Cansado de la vida arrastrada, caminaba
sin rumbo por las calles hasta que un olor insinuante a jazmín me llevó hasta
el maravilloso jardín donde una diminuta anciana cortaba flores. Vestía un delantal a cuadros en tonos verdes que hacía
juego con mi piel, así que pasé desapercibido cuando me colé en su bolsillo. No
me moví para no asustarla. Fue entonces cuando unas suaves y tranquilizadoras
manos me cogieron con firmeza, me sostuvo y apoyó mi cabeza en su pecho. Me recordó
a mi madre. Luego, me depositó en un dedal, con mucho cuidado y me arropó con un retal de
color verde también. Pensé que me quería camuflar. Aunque no sabía de quién
hasta que le vi. Sus ojos saltones me miraban, sacaba la lengua relamiéndose. Se
me puso la piel de gallina y me acurruqué lo más que pude en la cama
improvisada que me habían asignado esperando en cualquier momento el zarpazo.

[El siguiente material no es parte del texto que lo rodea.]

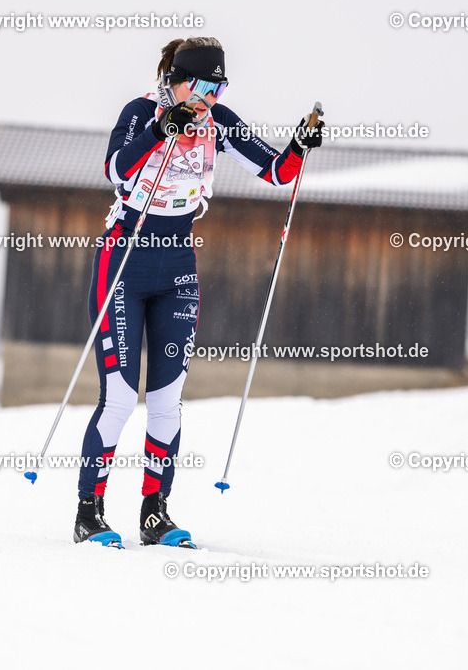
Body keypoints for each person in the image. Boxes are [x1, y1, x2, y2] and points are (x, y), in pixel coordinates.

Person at [74, 37, 324, 548]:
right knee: (121, 397)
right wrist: (161, 129)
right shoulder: (141, 110)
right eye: (205, 85)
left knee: (167, 401)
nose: (212, 96)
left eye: (220, 85)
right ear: (175, 79)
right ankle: (90, 513)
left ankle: (154, 515)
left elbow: (276, 172)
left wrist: (299, 145)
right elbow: (116, 169)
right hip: (126, 257)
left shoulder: (220, 120)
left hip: (178, 266)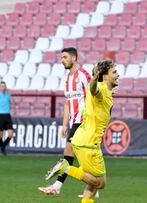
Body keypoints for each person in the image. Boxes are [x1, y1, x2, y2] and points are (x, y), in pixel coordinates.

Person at [44, 60, 119, 203]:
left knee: (93, 184)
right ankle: (66, 168)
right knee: (100, 182)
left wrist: (108, 87)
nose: (118, 75)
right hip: (88, 143)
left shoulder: (106, 90)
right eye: (114, 72)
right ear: (105, 76)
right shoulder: (100, 89)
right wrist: (95, 78)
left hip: (84, 140)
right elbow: (93, 89)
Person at [38, 47, 91, 195]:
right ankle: (93, 187)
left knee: (69, 152)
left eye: (65, 57)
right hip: (74, 121)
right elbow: (68, 102)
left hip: (83, 121)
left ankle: (57, 187)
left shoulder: (84, 75)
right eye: (61, 58)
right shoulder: (68, 78)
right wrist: (64, 124)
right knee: (84, 157)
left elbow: (93, 98)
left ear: (74, 58)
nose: (62, 61)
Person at [0, 81, 14, 155]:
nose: (3, 88)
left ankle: (3, 146)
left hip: (7, 115)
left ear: (6, 87)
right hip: (0, 115)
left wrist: (11, 98)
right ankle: (2, 147)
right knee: (1, 134)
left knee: (10, 134)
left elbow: (13, 104)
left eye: (4, 86)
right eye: (1, 86)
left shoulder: (8, 95)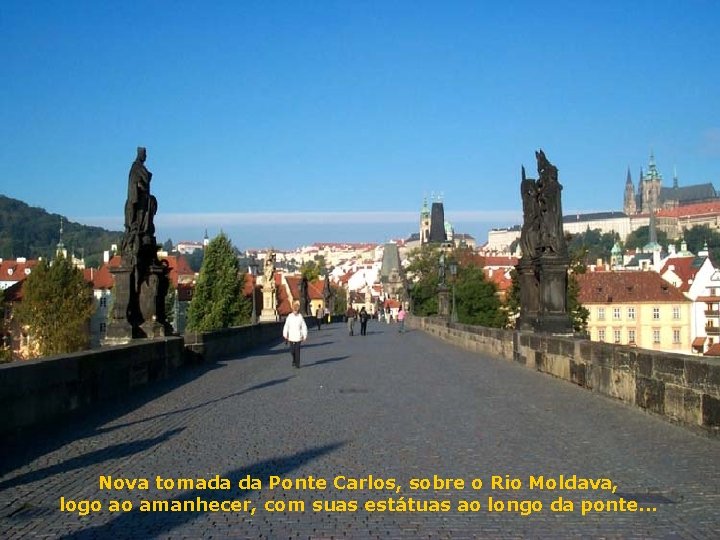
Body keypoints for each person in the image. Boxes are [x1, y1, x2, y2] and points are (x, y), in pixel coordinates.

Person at [283, 300, 307, 368]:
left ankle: (297, 363)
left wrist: (304, 335)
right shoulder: (289, 316)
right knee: (292, 351)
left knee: (297, 350)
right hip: (291, 337)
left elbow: (304, 326)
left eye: (296, 310)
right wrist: (285, 334)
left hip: (298, 337)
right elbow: (286, 325)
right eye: (294, 310)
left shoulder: (300, 317)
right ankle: (294, 359)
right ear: (293, 310)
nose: (295, 312)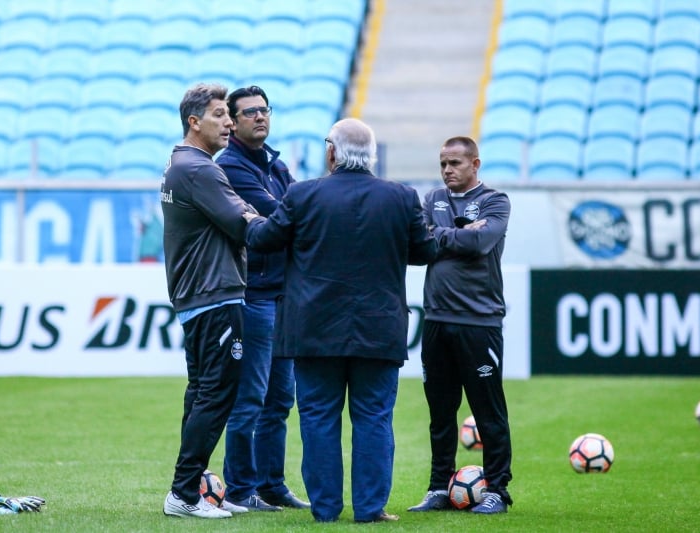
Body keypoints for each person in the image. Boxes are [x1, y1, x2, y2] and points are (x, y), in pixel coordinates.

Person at [243, 118, 437, 523]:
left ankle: (326, 510)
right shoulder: (401, 197)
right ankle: (369, 509)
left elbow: (263, 240)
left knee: (317, 418)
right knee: (373, 418)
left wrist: (249, 217)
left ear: (331, 152)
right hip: (379, 328)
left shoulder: (302, 195)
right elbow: (424, 251)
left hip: (313, 329)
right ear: (372, 156)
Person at [160, 83, 255, 519]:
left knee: (201, 393)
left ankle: (189, 488)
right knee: (215, 394)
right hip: (214, 293)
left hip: (198, 294)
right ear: (194, 122)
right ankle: (183, 492)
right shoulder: (199, 169)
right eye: (220, 114)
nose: (230, 122)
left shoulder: (181, 165)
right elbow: (242, 223)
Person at [214, 85, 309, 512]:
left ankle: (272, 484)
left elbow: (293, 210)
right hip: (253, 295)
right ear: (233, 121)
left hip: (282, 295)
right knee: (250, 398)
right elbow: (281, 215)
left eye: (264, 110)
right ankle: (239, 489)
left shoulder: (275, 163)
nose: (260, 117)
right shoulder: (231, 166)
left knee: (279, 400)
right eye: (250, 112)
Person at [408, 136, 513, 515]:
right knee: (440, 412)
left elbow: (480, 242)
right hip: (436, 319)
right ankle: (439, 487)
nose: (447, 170)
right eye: (443, 164)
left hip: (478, 321)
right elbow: (420, 245)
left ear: (475, 164)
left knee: (488, 411)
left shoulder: (495, 201)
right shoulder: (432, 197)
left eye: (455, 163)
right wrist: (458, 234)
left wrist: (444, 235)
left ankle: (497, 490)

Pero no oí nada. Silencio hasta que me quedé dormido. No sé cuánto tiempo había
pasado hasta que desperté. Me dolía el cuello y tenía los ojos enrojecidos.
Recordé que tenía al enemigo esperando fuera. Repté hasta el borde del dedal y
me asomé: allí estaba. Ay madre, que
cerca estoy del cielo!. Mis ojos se encontraron con los suyos y respiré cuando
vi su mirada apasionada y romántica. Creo que se había enamorado de mí.
Es que es muy fácil enamorarse de este ingenuo lagarto, que despierta tantas ternuras y tantas sonrisas, como las que se avivaron en mí mientras leía.